432 beds are ready to go, for inmates to serve their prison sentences in the Fresno County Jail. It's part of state assembly bill 109.
The extra space is for intended to relieve overcrowding in state prisons, by sentencing some felons to serve their sentences locally. But, for the meantime, it means every person arrested, won't be released right away.
Brand new bed mats are stacked up and ready for hundreds of inmates at the Fresno County Jail.
At 6:00 Saturday morning the fourth floor will no longer be empty. And the average 50 inmates that walk out of jail everyday due to overcrowding won't be leaving so soon.
Scott Jones, Fresno County Undersheriff said, "In our meetings what we see is it should slow down significantly if not go to zero.
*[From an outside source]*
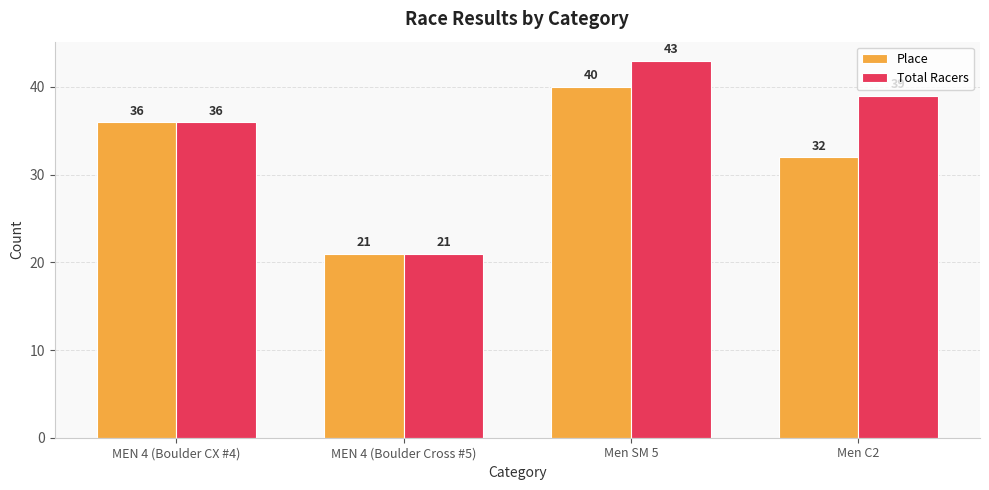

Reading right to left, what are all the values shown in this chart?

Place: 32	40	21	36
Total Racers: 39	43	21	36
But you got to realize it depends on who comes through that door and how they fit into the scheme of things."
Jail administrators have spent the past few months planning how the process will work, along with preparing the facility and ramping up staffing to open up the floor.
The space is intended for nonviolent, non sex and non-serious offenders serving sentences. Criteria for AB 109 inmates is the crime must be a felony and punishable by a state prison sentence of 16 months, or 2 or 3 years.
Even though the floor is funded through the state, it is also available temporarily for inmates serving time for misdemeanor and felony crimes.
"It's not just going to be AB 109 inmates," said Jones. "Because an AB 109 inmate could come in and have to be a lockdown or max inmate."
Inmates awaiting sentencing are some of the first set free when the jail reaches capacity. These include low level offenders like auto thieves and burglary suspects. The new bed space has been designated for low to medium security inmates, so many serving time for nonviolent property crimes can expect an extended jail stay.
This is just the first phase of the jail re-opening floors to meet state 109 guidelines. Next April, another floor will also open up with 432 additional beds.